# DATA EXCERPT

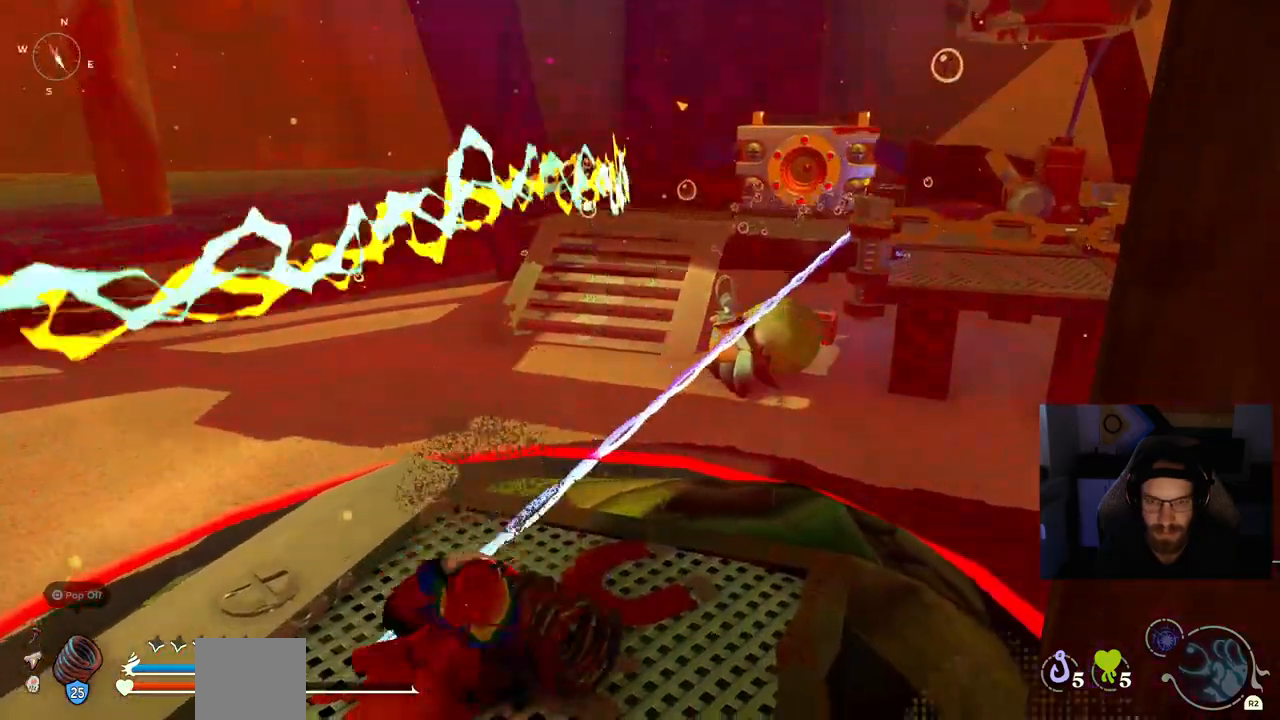
{"buttons": [], "right_stick": "center", "events": []}
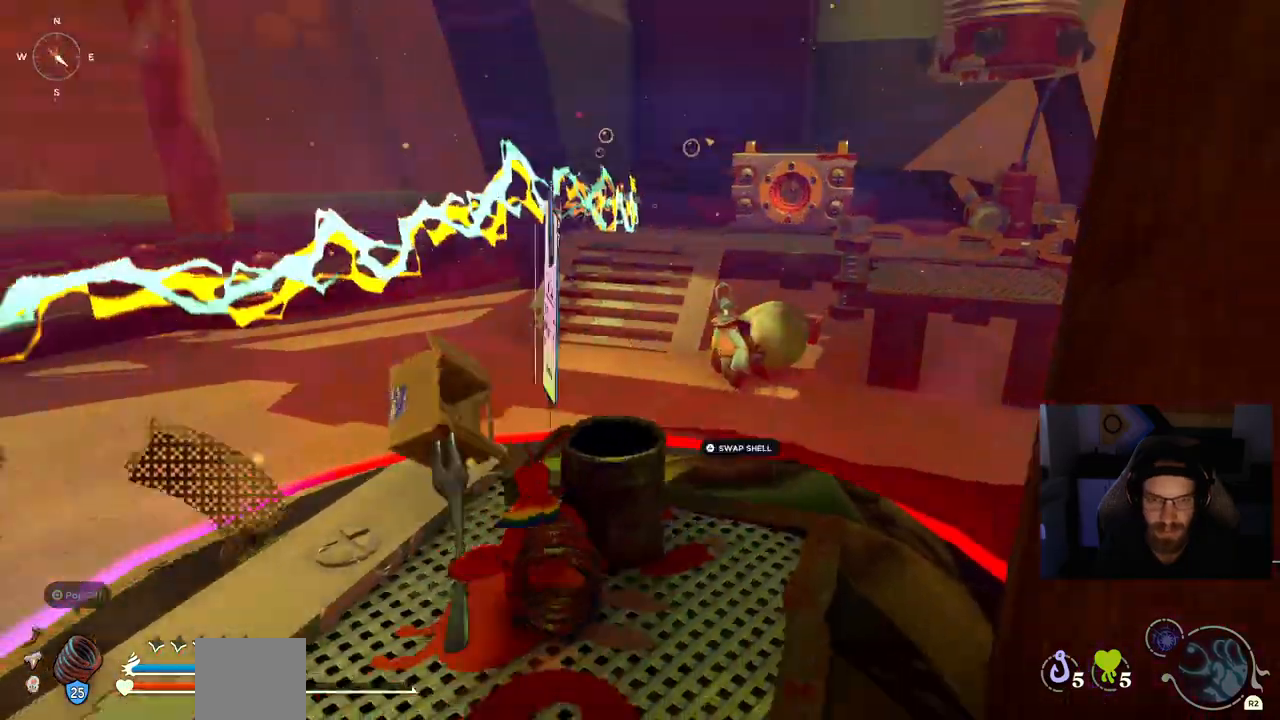
{"buttons": [], "right_stick": "center", "events": []}
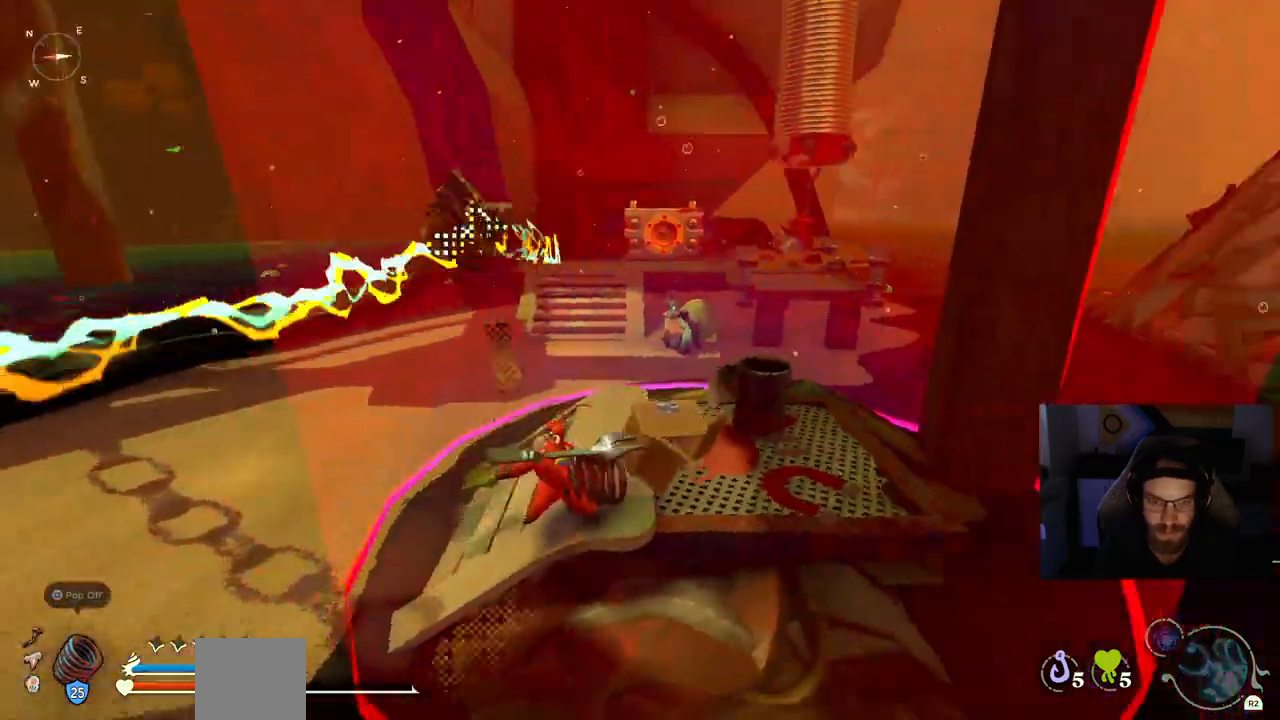
{"buttons": [], "right_stick": "center", "events": []}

# EXERCISE AIM
Retype the data above exactly. Do not carry over any images.

# RESPONSE FOR THIS EXERCISE
{"buttons": [], "right_stick": "center", "events": []}
{"buttons": [], "right_stick": "center", "events": []}
{"buttons": [], "right_stick": "center", "events": []}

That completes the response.